Pelos questionamentos possíveis a partir do texto original, a bancada ruralista da AL pediu que o projeto fosse retirado da pauta de ontem e da primeira sessão plenária prevista para hoje. O projeto já recebeu parecer favorável da Comissão de Constituição e Justiça (CCJ). No fim da tarde de ontem, o secretário de Estado da Agricultura, Norberto Ortigara, foi até a AL para conversar com alguns parlamentares. Mas não foi o suficiente. ''A mim não convenceu'', disse o presidente da Comissão de Agricultura da AL, Hermas Brandão Junior (PSB).
Ainda ontem, o secretário da Agricultura iria se reunir com representantes da Organização das Cooperativas do Paraná (Ocepar) e da Federação da Agricultura do Estado do Paraná (Faep), para ouvir os setores e, a partir daí, apresentar um substitutivo ao projeto, que deve chegar hoje à AL. Existe a possibilidade de que alguns valores sejam reduzidos e que outros sejam retirados do texto inicial. ''Sabemos que criada a Adapar existe a necessidade de se ter receita própria, agora, não vamos admitir que o agricultor pague a conta mais uma vez, de toda uma agência'', respondeu o líder do bloco agropecuário na AL, Pedro Lupion (DEM).
Uma das dúvidas é se, para um determinado produto que sofra uma perda, por intempéries naturais, a taxa vai continuar valendo, independente de possíveis prejuízos durante um período determinado. ''Tem taxas, como a de agrotóxico, por exemplo, para a indústria, o justo é que se pague mesmo, mas quando se trata do pequeno produtor taxa é taxa.
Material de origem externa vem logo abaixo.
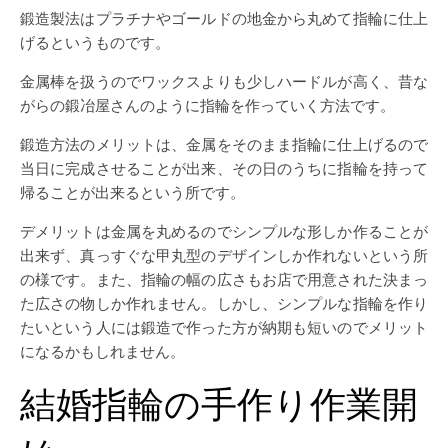
鍛造製法はプラチナやゴールドの地金から丸めて指輪に仕上
げるというものです。
金属棒を扱うのでワックスよりも少しハードルが高く、昔な
がらの鍛冶屋さんのように指輪を作っていく方法です。
鍛造方法のメリットは、金属をそのまま指輪に仕上げるので
当日に完成させることが出来、その日のうちに指輪を持って
帰ることが出来るという所です。
デメリットは金属を丸めるのでシンプルな形しか作ることが
出来ず、真っすぐな甲丸型のデザインしか作れないという所
の様です。また、指輪の幅の広さもお店で用意された決まっ
た広さの物しか作れません。しかし、シンプルな指輪を作り
たいという人には鍛造で作った方が納期も短いのでメリット
になるかもしれません。
結婚指輪の手作り作業開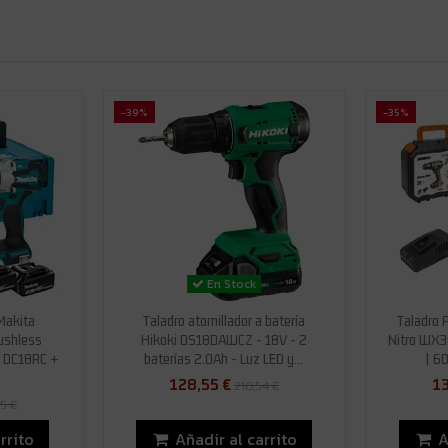
-39%
-35%
En Stock
Makita
Taladro atornillador a batería
Taladro 
ushless
Hikoki DS18DAWCZ - 18V - 2
Nitro WX35
+ DC18RC +
baterías 2.0Ah - Luz LED y...
| 60
128,55 €
13
210,54 €
5 €
rrito
Añadir al carrito
A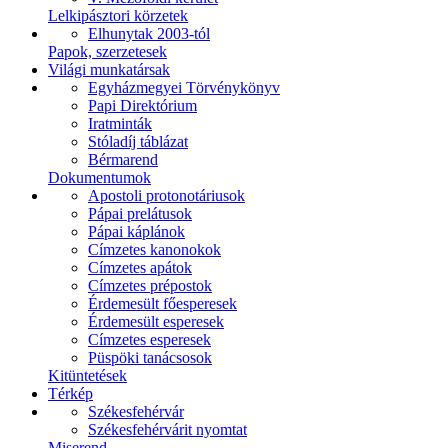
Lelkipásztori körzetek
Elhunytak 2003-tól
Papok, szerzetesek
Világi munkatársak
Egyházmegyei Törvénykönyv
Papi Direktórium
Iratminták
Stóladíj táblázat
Bérmarend
Dokumentumok
Apostoli protonotáriusok
Pápai prelátusok
Pápai káplánok
Címzetes kanonokok
Címzetes apátok
Címzetes prépostok
Érdemesült főesperesek
Érdemesült esperesek
Címzetes esperesek
Püspöki tanácsosok
Kitüntetések
Térkép
Székesfehérvár
Székesfehérvárit nyomtat
Miserend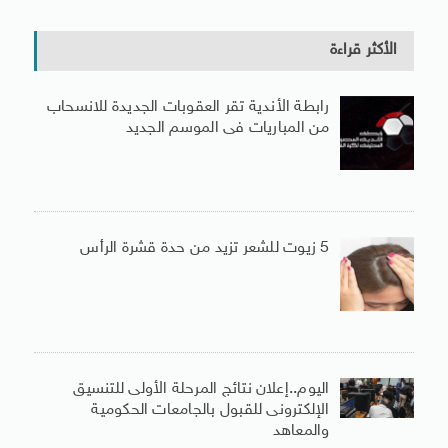
الأكثر قراءة
رابطة الأندية تقر العقوبات الجديدة للانسحاب
من المباريات فى الموسم الجديد
5 زيوت للشعر تزيد من حدة قشرة الرأس
اليوم..إعلان نتائج المرحلة الأولى للتنسيق
الإلكترونى للقبول بالجامعات الحكومية
والمعاهد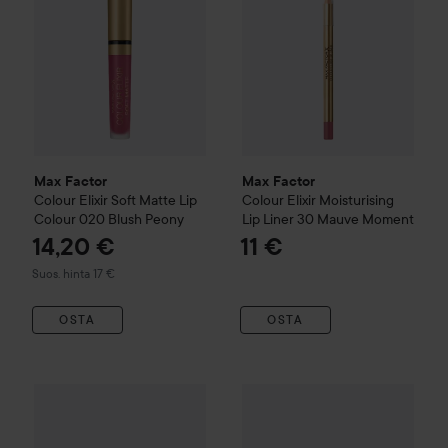
Max Factor
Max Factor
Colour Elixir
Soft Matte Lip
Colour Elixir
Moisturising
Colour
020 Blush Peony
Lip Liner
30 Mauve Moment
14,20 €
11 €
Suositeltu hinta 17 €
Suos. hinta 17 €
OSTA
OSTA
Max Factor
Lipfinity
2-Step Long Lasting Lipstick
Max Factor
Lipfinity
125 So Gl
2-Step Lon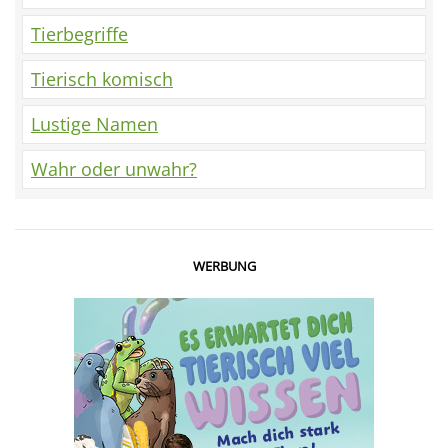
Tierbegriffe
Tierisch komisch
Lustige Namen
Wahr oder unwahr?
WERBUNG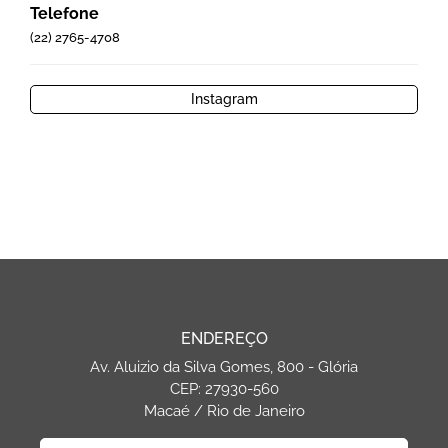
Telefone
(22) 2765-4708
Instagram
ENDEREÇO
Av. Aluizio da Silva Gomes, 800 - Glória
CEP: 27930-560
Macaé / Rio de Janeiro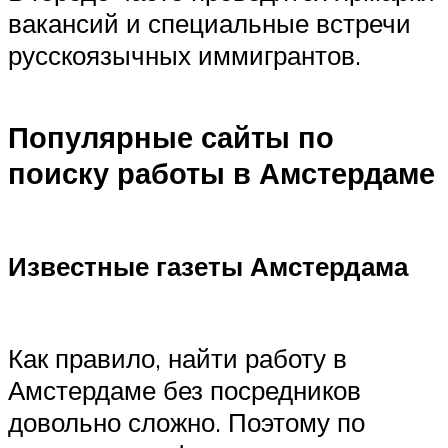
вакансий и специальные встречи
русскоязычных иммигрантов.
Популярные сайты по
поиску работы в Амстердаме
Известные газеты Амстердама
Как правило, найти работу в
Амстердаме без посредников
довольно сложно. Поэтому по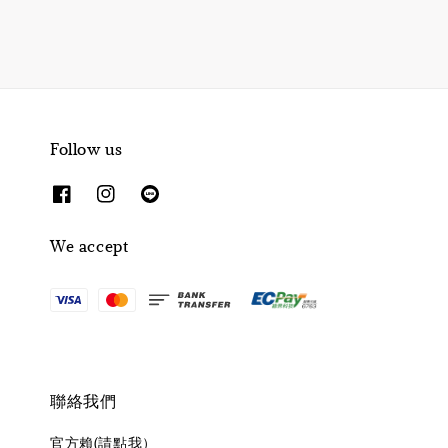
Follow us
We accept
聯絡我們
官方賴(請點我）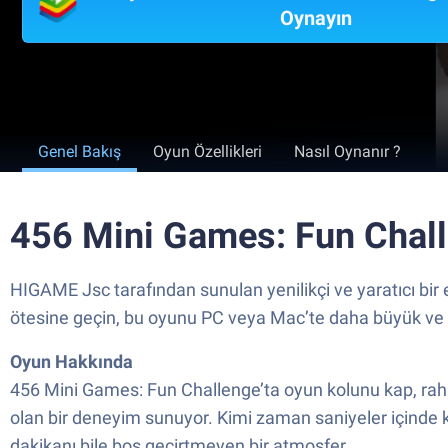
Oynayın
Genel Bakış
Oyun Özellikleri
Nasıl Oynanır ?
456 Mini Games: Fun Chall
HIGAME Jsc tarafından sunulan yenilikçi ve yaratıcı bir
ötesine geçin, bu oyunu PC veya Mac’te daha büyük ve da
Oyun Hakkında
456 Mini Games: Fun Challenge’ta oyun kolunu kap, raha
olan bir deneyim sunuyor. Kimi zaman saniyeler içinde ka
dakikanı bile boş geçirtmeyen bir atmosfer.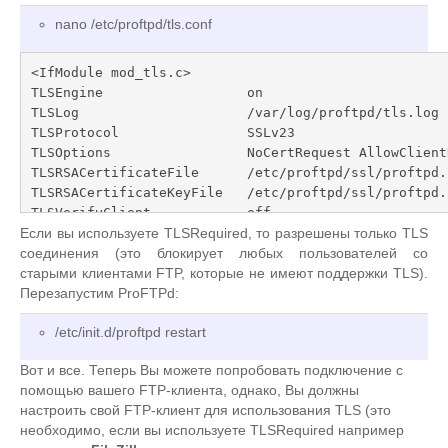
nano /etc/proftpd/tls.conf
<IfModule mod_tls.c>

TLSEngine                  on

TLSLog                     /var/log/proftpd/tls.log

TLSProtocol                SSLv23

TLSOptions                 NoCertRequest AllowClient
TLSRSACertificateFile      /etc/proftpd/ssl/proftpd.c
TLSRSACertificateKeyFile   /etc/proftpd/ssl/proftpd.k
TLSVerifyClient            off

TLSRequired                on

Если вы используете TLSRequired, то разрешены только TLS
</IfModule>
соединения (это блокирует любых пользователей со
старыми клиентами FTP, которые не имеют поддержки TLS).
Перезапустим ProFTPd:
/etc/init.d/proftpd restart
Вот и все. Теперь Вы можете попробовать подключение с
помощью вашего FTP-клиента, однако, Вы должны
настроить свой FTP-клиент для использования TLS (это
необходимо, если вы используете TLSRequired например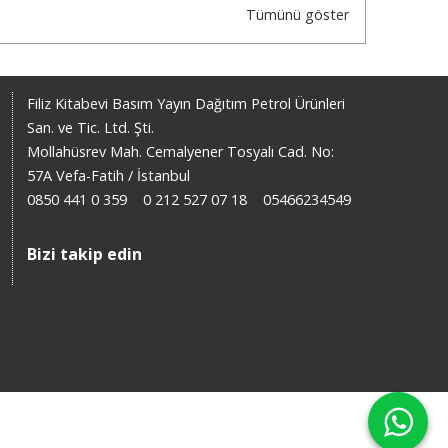
Tümünü göster
Filiz Kitabevi Basım Yayın Dağıtım Petrol Ürünleri
San. ve Tic. Ltd. Şti.
Mollahüsrev Mah. Cemalyener Tosyalı Cad. No:
57A Vefa-Fatih / İstanbul
0850 441 0 359
0 212 527 07 18
05466234549
Bizi takip edin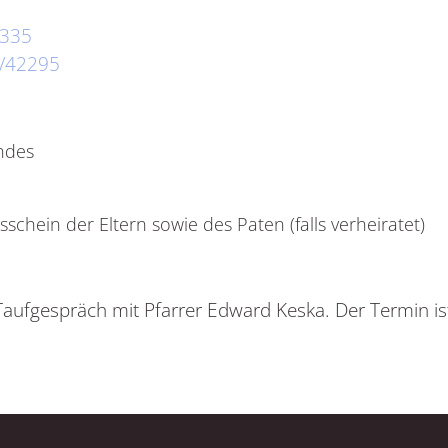
1335
/42295
ndes
chein der Eltern sowie des Paten (falls verheiratet)
Taufgespräch mit Pfarrer Edward Keska. Der Termin ist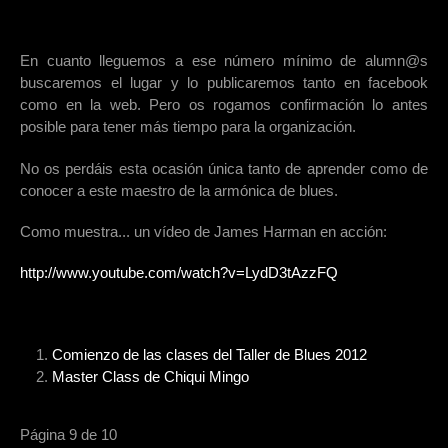
En cuanto lleguemos a ese número mínimo de alumn@s
buscaremos el lugar y lo publicaremos tanto en facebook
como en la web. Pero os rogamos confirmación lo antes
posible para tener más tiempo para la organización.
No os perdáis esta ocasión única tanto de aprender como de
conocer a este maestro de la armónica de blues.
Como muestra... un vídeo de James Harman en acción:
http://www.youtube.com/watch?v=LydD3tAzzFQ
Comienzo de las clases del Taller de Blues 2012
Master Class de Chiqui Mingo
Página 9 de 10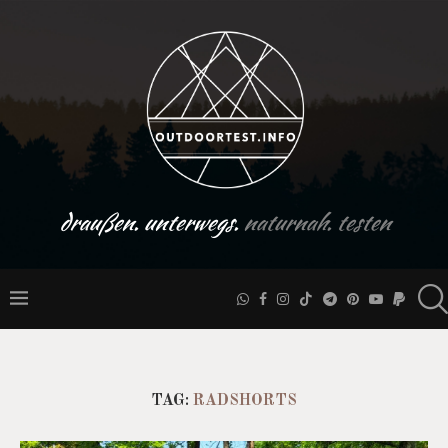
draußen. unterwegs.
naturnah. testen
TAG:
RADSHORTS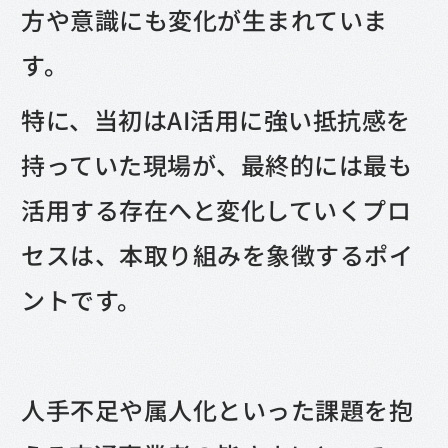
方や意識にも変化が生まれていま
す。
特に、当初はAI活用に強い抵抗感を
持っていた現場が、最終的には最も
活用する存在へと変化していくプロ
セスは、本取り組みを象徴するポイ
ントです。
人手不足や属人化といった課題を抱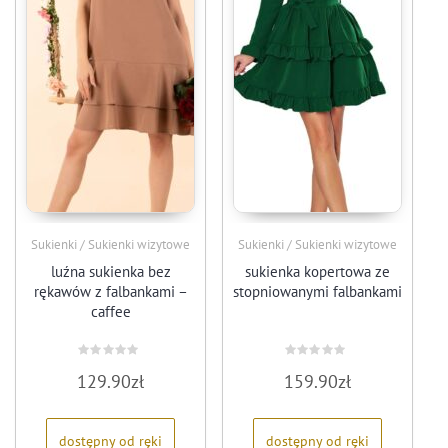
Sukienki / Sukienki wizytowe
Sukienki / Sukienki wizytowe
luźna sukienka bez
sukienka kopertowa ze
rękawów z falbankami –
stopniowanymi falbankami
caffee
Oceniono
Oceniono
129.90
zł
159.90
zł
0
0
na
na
5
5
dostępny od ręki
dostępny od ręki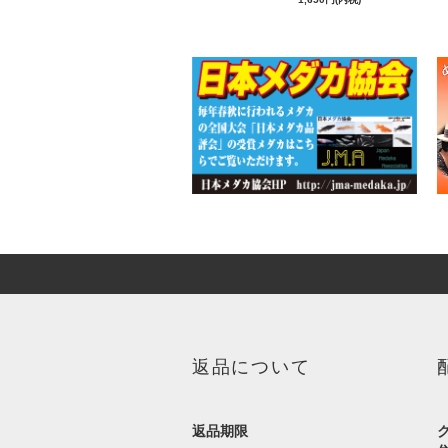
返品について
返品期限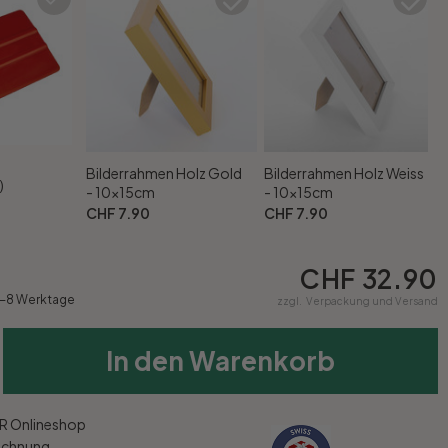
Bilderrahmen Holz Gold
Bilderrahmen Holz Weiss
)
- 10x15cm
- 10x15cm
CHF 7.90
CHF 7.90
CHF 32.90
5-8 Werktage
zzgl.
Verpackung und Versand
In den Warenkorb
 Onlineshop
echnung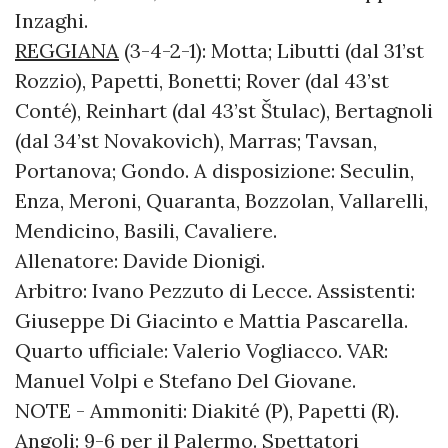
Inzaghi.
REGGIANA
(3-4-2-1): Motta; Libutti (dal 31’st
Rozzio), Papetti, Bonetti; Rover (dal 43’st
Conté), Reinhart (dal 43’st Štulac), Bertagnoli
(dal 34’st Novakovich), Marras; Tavsan,
Portanova; Gondo. A disposizione: Seculin,
Enza, Meroni, Quaranta, Bozzolan, Vallarelli,
Mendicino, Basili, Cavaliere.
Allenatore: Davide Dionigi.
Arbitro: Ivano Pezzuto di Lecce. Assistenti:
Giuseppe Di Giacinto e Mattia Pascarella.
Quarto ufficiale: Valerio Vogliacco. VAR:
Manuel Volpi e Stefano Del Giovane.
NOTE - Ammoniti: Diakité (P), Papetti (R).
Angoli: 9-6 per il Palermo. Spettatori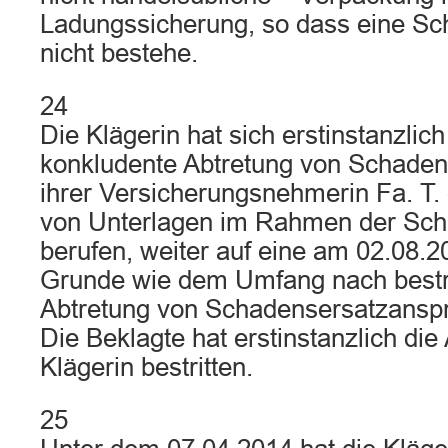
Ladungssicherung, so dass eine Sch
nicht bestehe.
24
Die Klägerin hat sich erstinstanzlich
konkludente Abtretung von Schade
ihrer Versicherungsnehmerin Fa. T.
von Unterlagen im Rahmen der Sch
berufen, weiter auf eine am 02.08.2
Grunde wie dem Umfang nach bestrit
Abtretung von Schadensersatzanspr
Die Beklagte hat erstinstanzlich die 
Klägerin bestritten.
25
Para a Adapar, essa arrecadação é uma necessidade, mas temos um problema de calendário'', completou Lupion, referindo-se aos últimos dois dias que a AL tem para votar uma série de projetos.
Segundo a liderança do governo, o Poder Executivo, por meio da Adapar, poderá reduzir as taxas, tendo em vista que a atividade agropecuária é vulnerável às condições climáticas. O projeto estipula, também, a isenção à agricultura familiar.